We see seven transitions following the tome axis from the starting structure onward; from blue (very small) to green, then to yellow, on to orange, back to yellow, back to green, and finally yellow and orange again.
What can you conclude from this analysis? Could you expect such a result, justify?
From the starting structure on, the rmsd between this and the current structure stays small for a short time, then climbs up to a peak of around 1 nm, then decreases and climbs back up; this is consistent with a sort-of oscillating motion of large parts of the protein.
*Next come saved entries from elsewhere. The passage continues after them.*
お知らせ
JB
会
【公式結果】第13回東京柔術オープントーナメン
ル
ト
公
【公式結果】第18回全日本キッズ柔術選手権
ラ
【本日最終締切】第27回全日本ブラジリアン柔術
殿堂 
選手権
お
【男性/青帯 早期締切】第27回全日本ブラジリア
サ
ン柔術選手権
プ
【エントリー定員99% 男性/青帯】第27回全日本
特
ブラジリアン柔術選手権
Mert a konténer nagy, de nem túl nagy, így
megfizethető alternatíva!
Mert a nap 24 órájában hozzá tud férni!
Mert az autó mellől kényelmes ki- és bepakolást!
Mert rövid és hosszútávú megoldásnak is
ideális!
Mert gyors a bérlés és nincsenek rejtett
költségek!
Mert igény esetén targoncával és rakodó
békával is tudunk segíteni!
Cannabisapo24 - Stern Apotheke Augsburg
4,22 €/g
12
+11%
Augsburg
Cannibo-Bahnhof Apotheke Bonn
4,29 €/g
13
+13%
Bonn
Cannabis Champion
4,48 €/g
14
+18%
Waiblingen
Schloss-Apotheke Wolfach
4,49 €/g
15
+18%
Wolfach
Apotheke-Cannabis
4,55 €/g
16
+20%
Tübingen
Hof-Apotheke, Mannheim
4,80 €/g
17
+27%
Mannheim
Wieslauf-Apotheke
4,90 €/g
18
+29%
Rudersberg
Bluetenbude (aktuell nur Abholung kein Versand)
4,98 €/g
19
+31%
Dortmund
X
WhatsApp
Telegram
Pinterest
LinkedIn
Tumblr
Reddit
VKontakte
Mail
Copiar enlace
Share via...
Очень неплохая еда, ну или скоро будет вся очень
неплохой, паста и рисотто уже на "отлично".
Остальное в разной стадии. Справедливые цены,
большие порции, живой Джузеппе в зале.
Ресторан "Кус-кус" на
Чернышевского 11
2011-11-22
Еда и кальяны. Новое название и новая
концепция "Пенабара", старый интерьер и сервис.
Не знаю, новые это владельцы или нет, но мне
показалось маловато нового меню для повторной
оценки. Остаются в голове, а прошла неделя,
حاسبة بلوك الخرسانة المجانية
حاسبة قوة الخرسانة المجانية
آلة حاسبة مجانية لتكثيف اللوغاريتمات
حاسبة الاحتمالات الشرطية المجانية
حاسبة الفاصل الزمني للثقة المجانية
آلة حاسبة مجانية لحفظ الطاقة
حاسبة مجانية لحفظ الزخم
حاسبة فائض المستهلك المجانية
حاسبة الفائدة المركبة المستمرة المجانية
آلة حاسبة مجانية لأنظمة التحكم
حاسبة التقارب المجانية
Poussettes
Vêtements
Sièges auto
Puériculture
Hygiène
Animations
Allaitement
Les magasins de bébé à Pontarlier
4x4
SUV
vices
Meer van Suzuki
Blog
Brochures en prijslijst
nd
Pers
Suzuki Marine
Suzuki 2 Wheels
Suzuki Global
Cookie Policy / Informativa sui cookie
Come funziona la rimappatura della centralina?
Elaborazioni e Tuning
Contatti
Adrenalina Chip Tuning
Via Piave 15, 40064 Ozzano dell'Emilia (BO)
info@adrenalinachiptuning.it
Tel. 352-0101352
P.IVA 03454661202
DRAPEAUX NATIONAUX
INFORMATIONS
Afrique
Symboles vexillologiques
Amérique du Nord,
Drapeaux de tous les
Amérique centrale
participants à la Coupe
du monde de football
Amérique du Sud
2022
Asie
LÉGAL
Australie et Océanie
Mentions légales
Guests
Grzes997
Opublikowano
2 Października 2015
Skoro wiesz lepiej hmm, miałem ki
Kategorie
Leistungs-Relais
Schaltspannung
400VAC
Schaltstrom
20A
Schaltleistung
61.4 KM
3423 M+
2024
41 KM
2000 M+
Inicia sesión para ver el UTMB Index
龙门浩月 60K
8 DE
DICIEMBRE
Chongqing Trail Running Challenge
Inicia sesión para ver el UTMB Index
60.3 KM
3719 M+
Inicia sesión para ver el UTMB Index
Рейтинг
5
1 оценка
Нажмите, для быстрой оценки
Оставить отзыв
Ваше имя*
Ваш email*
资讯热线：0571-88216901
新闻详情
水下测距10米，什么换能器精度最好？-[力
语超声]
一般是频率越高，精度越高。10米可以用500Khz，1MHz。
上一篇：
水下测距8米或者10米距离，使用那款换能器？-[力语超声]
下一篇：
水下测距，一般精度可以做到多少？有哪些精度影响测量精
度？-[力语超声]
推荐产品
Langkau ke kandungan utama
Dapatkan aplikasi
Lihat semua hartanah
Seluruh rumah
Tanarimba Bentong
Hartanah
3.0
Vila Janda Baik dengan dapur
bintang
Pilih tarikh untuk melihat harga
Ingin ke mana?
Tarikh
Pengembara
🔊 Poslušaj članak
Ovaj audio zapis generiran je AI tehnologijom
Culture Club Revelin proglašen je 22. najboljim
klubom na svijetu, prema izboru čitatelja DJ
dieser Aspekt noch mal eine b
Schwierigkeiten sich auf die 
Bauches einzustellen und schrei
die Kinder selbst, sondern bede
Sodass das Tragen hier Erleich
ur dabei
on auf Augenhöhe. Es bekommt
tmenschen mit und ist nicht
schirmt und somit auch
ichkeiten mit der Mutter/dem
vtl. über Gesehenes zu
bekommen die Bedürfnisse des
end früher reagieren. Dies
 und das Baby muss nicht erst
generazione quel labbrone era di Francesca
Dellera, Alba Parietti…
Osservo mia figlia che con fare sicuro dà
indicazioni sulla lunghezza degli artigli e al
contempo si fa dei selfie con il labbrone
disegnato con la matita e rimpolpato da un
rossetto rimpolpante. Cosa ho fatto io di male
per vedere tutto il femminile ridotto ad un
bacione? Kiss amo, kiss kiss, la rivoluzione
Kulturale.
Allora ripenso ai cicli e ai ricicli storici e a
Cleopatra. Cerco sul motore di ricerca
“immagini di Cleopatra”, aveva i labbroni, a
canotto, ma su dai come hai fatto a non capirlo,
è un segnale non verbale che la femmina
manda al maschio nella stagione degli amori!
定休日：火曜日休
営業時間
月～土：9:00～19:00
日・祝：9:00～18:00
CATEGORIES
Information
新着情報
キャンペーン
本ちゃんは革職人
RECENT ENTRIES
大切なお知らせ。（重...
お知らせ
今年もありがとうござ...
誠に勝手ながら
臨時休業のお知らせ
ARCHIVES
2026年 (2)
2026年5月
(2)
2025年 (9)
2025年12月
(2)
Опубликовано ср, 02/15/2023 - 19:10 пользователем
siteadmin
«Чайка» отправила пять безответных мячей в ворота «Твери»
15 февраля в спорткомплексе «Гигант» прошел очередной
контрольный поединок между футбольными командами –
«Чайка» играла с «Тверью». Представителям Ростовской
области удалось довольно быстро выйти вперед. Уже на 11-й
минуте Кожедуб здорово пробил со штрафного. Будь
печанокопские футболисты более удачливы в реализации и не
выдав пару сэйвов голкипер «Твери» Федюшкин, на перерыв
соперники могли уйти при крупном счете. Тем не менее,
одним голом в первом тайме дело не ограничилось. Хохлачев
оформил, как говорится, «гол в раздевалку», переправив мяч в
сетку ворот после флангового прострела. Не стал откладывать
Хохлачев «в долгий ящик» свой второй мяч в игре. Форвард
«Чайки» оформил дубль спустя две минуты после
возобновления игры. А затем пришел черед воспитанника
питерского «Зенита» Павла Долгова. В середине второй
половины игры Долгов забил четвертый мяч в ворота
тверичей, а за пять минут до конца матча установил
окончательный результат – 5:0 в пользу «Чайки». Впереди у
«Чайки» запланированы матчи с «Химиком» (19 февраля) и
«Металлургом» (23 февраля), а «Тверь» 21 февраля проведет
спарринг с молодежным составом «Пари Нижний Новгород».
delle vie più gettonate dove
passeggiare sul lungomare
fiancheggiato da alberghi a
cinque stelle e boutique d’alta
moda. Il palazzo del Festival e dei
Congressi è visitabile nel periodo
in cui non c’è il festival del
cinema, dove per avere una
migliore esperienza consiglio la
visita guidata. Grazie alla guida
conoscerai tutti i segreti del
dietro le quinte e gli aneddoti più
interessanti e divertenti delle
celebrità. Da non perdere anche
This appears to be the case indeed.
The large separation of the two domains should play a role here, too, increasing the RMSD values rather pointedly.
How many clusters were found and what were the sizes of the largest two? ( T )
- Reference: 74 clusters, largest two contain 27 resp. 20 structures.
- CM994594: 169 clusters, largest two contain 34 resp. 22 structures.
Are there notable differences between the two structures?
- Reference: A slight dislocation of the important helices is visible between the two structures, but it appears to be fairly uniform in terms of distance and type of dislocation.
- CM994594: Most of the major helices are extremely dislocated, in some cases even rotated. The same is true for the important beta sheets.
At what time and value does the dRMSD converge and how does this graph compare to the standard RMSD?
For the reference structure, convergence is around 1500ps and 1.7; for CM, the corresponding figures are 4000ps and 1.8.
The standard RMSD graphs oscillate far stronger; they also tend to converge at a local minimum (global in some cases), whereas dRMSD converges around a local maximum.